Hi @<1523701205467926528:profile|AgitatedDove14> , Thanks for answering, It's not what I meant. Suppose that I have three models and these models can't be loaded simultaneously on GPU memory( since there is not enough GPU ram for all of them at the same time). What I have in mind is this: is there an automatic way to unload a model (for example, if a model hasn't been run in the last 10 minutes, or something similar)? Or, if we don't have such an automatic method, can we manually unload the model from GPU memory to free up space for other models?(I know there is an endpoint for doing so in triton, but I don't know if possible to get access to these endpoint via clearml)?
I don't want it to be completely removed from my endpoints. Please suppose we have endpoint A; then the A model will be unloaded from memory.

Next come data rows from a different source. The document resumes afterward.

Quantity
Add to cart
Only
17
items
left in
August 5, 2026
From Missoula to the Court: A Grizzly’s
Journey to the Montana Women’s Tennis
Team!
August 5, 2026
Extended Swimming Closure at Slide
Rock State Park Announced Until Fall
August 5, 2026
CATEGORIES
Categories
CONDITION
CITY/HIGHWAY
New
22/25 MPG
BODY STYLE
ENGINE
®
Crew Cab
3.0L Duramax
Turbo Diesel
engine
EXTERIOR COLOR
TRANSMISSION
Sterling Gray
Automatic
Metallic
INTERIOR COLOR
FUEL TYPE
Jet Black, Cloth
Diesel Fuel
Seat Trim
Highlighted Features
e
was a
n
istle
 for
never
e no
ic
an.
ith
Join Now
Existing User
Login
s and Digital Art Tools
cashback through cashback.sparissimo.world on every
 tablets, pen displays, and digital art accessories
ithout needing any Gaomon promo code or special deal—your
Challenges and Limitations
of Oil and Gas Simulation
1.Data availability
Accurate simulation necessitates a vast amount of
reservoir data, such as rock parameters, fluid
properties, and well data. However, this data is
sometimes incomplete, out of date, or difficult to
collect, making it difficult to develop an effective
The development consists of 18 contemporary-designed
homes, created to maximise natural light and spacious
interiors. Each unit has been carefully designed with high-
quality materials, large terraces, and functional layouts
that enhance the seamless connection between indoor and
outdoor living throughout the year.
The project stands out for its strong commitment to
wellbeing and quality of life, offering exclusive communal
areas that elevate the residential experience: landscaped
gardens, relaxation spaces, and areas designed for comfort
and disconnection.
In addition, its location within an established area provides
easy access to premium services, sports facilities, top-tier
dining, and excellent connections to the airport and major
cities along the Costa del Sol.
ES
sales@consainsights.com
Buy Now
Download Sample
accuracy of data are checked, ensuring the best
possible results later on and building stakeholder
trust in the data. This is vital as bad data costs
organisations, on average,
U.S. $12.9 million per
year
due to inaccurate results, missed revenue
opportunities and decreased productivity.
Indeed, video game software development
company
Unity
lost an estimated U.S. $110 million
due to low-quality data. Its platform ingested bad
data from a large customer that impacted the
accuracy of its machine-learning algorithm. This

If we receive a request for A again, it will be loaded back into memory if there is enough space. If there isn't enough room, we can then assess which model to unload (suppose it is model B and we will unload it) to make room for model A.
For now, this is the behavior I observe: Suppose I have two models, A and B.

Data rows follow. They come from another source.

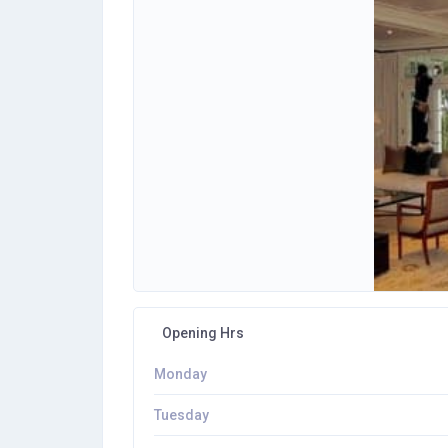
Opening Hrs
Monday
Tuesday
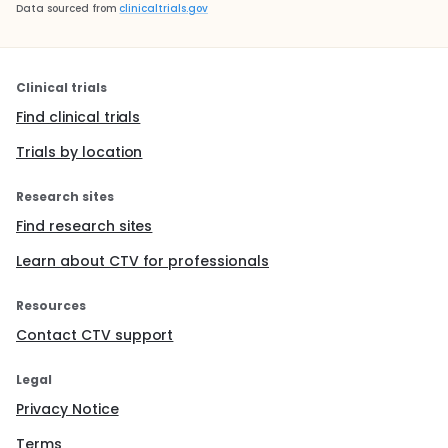
Data sourced from
clinicaltrials.gov
Clinical trials
Find clinical trials
Trials by location
Research sites
Find research sites
Learn about CTV for professionals
Resources
Contact CTV support
Legal
Privacy Notice
Terms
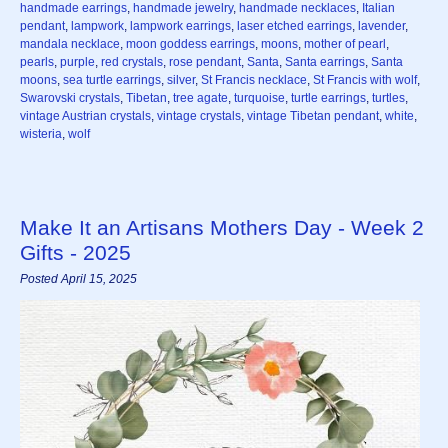
handmade earrings
,
handmade jewelry
,
handmade necklaces
,
Italian
pendant
,
lampwork
,
lampwork earrings
,
laser etched earrings
,
lavender
,
mandala necklace
,
moon goddess earrings
,
moons
,
mother of pearl
,
pearls
,
purple
,
red crystals
,
rose pendant
,
Santa
,
Santa earrings
,
Santa
moons
,
sea turtle earrings
,
silver
,
St Francis necklace
,
St Francis with wolf
,
Swarovski crystals
,
Tibetan
,
tree agate
,
turquoise
,
turtle earrings
,
turtles
,
vintage Austrian crystals
,
vintage crystals
,
vintage Tibetan pendant
,
white
,
wisteria
,
wolf
Make It an Artisans Mothers Day - Week 2
Gifts - 2025
Posted April 15, 2025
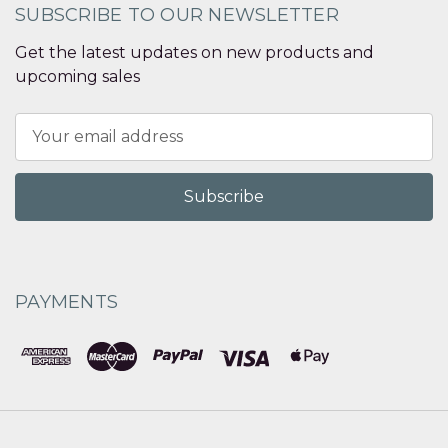
SUBSCRIBE TO OUR NEWSLETTER
Get the latest updates on new products and
upcoming sales
Email
Address
PAYMENTS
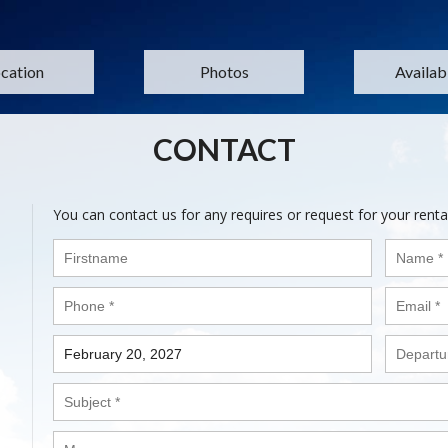
cation
Photos
Availabi
CONTACT
You can contact us for any requires or request for your renta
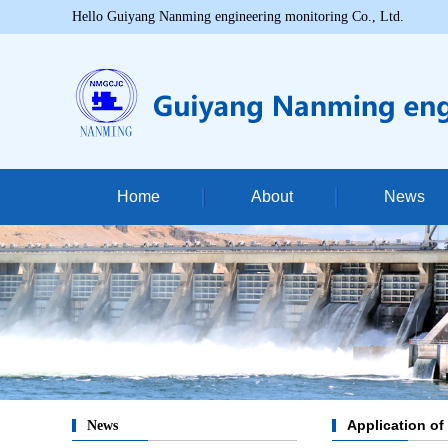
Hello Guiyang Nanming engineering monitoring Co., Ltd.
Home
About
News
Company profi
Corporate cultu
Qualification certi
Application of
News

- When ClearML is started, the GPU memory usage is almost 0.
- Then, upon the first request to endpoint A, Model A is loaded into the GPU memory and remains there. At this point, Model B is not loaded.
- If we then send a request to Model B, it will be loaded into the memory too.
However, there is no way for me to unload Model A. Consequently, if there is another model, say Model C, it can't be loaded since we run out of memory.